2011 National Women’s Studies Association (NWSA) Conference
Atlanta, GA, November 10-13, 2011
For more conference details, see www.nwsa.org/conference/
Deadline to submit abstracts: February 11, 2011
· Live to Be a Hundred: Creative Interventions in Cultural Narratives of the Fourth Age
· Menopause: Transforming the Master’s Narratives
· From Bella Swan to Betty White: Gendered Aging in Popular Culture
Live to Be a Hundred: Creative Interventions in Cultural Narratives of the Fourth Age
Many of us as feminists and women’s studies scholars would agree with theorist Thomas Cole that cultural narratives, although in some sense very real, don’t “exist in some natural realm, independently of the ideals, images, and social practices that conceptualize and represent them.” Both we and Cole would argue that these narratives are largely constituted by acts of representation and are subject to cultural transformation. Yet, interestingly, Cole was focusing on an aspect of identity that appears infrequently in critical feminist thought: aging and old age. Although feminism as a discipline has yet to transform its own narratives about aging and old age, many feminists, such as Margaret Cruikshank (Learning to Be Old) and Margaret Gullette (Aged by Culture), urge us to make the connection between aging and narrative, and to examine how we, as feminists, can creatively intervene to transform our cultural narratives about women growing older. This panel welcomes papers that explore how we are incorporating or interpreting art, music, literature, film, or other creative media to study and re-vision cultural narratives of women in the fourth age, the oldest old, many of whom are living beyond one hundred. What alternative myths and tropes are we creating that will transform our understandings about what it means for women to reach and to live in the fourth age? Topics for these papers may include, but are not limited to:
- gender’s impact on narratives and images of those who have passed one hundred years old
- the fear and fascination that coexist within cultural narratives of the fourth age
- how feminists have politically challenged the cultural and material inequalities that the fourth age can bring by working for greater social justice that will improve these women’s lives
- feminist interventions that have distinguished dependency from incompetence , highlighting that strengths can coexist with frailty
- feminist representations of the fourth age as an achievement to be celebrated rather than a stage of life to be feared
- the narratives of visibility that explore the continuing growth and creativity of the oldest old
- how historical and material circumstances affect opportunities for late-life creativity
- the change over time in the cultural narratives and visual representations of the oldest old
- how depictions of aging and the oldest old can conflate personal anxieties about growing old with cultural attitudes about the future
- the alignment and disconnections between cultural narratives about the fourth age and women’s own narratives of their lives
Send 100-250 word abstracts with a title by February 11, 2011, to Pamela Gravagne at firstname.lastname@example.org. Please include your full name, institutional affiliation (if applicable), mailing address, and email address.

■ ■ ■ ■ ■

§ Problem description: Continue the 2011 NWSA conference call for papers, starting after its last sentence.

§ Data shown:

■ ■ ■ ■ ■

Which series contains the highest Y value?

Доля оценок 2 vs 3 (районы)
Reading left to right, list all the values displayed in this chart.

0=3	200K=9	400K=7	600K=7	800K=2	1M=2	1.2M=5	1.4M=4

■ ■ ■ ■ ■

§ Output for this exercise:
Menopause: Transforming the Master’s Narratives
The definition and meaning(s) of menopause have long been contested ground. Feminist health narratives resisting the medicalization of menopause have battled dominant Western medical narratives of menopause as a deficiency disease in need of hormone replacement therapy. At the same time, menopausal women’s bodies have been a focal point for discourse on the nature of femininity and women’s roles, as well as the relationship between aging and gender and sexuality. This panel seeks papers that explore feminist interventions into scientific, cultural and public health debates about menopause, or how the debates over menopause have helped to shape feminist practices and women’s studies as a discipline. Possible topics might include, but are not limited to:
· Feminist contributions and responses to scientific research on and cultural narratives about hormone replacement therapy
· Feminist critiques of traditional knowledge production about menopause (particularly the medicalization of menopause) and/or alternate feminist epistemologies of menopause
· Exploration of feminist appropriations of the politics of naming the menopausal experience (the change, the silent passage, crones, etc.)
· Feminist critiques, or feminist creations, of images and representations of menopausal women
· The impact of public debates about the meaning/treatment of menopause on feminist practices both in the academy and without
· Employing transnational menopausal experiences to challenge the dominant Western medical narrative of menopause
· Investigations of feminist attention to (or lack thereof) the politics of aging in the contesting narratives of menopause
Send 100-250 word abstracts by February 11, 2011 to Erin Gentry Lamb at email@example.com. Please include your full name, institutional affiliation (if applicable), mailing and email addresses.
From Bella Swan to Betty White: Gendered Aging in Popular Culture
Responding to the theme of “Creative Interventions,” this panel seeks presentations which address the intersections of aging, women, and popular culture. From age-less vampires, to reality shows profiling the sex lives of senior citizens, to a successful Facebook campaign which resulted in Betty White’s recent Saturday Night hosting gig, age has recently been at the forefront of popular culture in a variety of ways.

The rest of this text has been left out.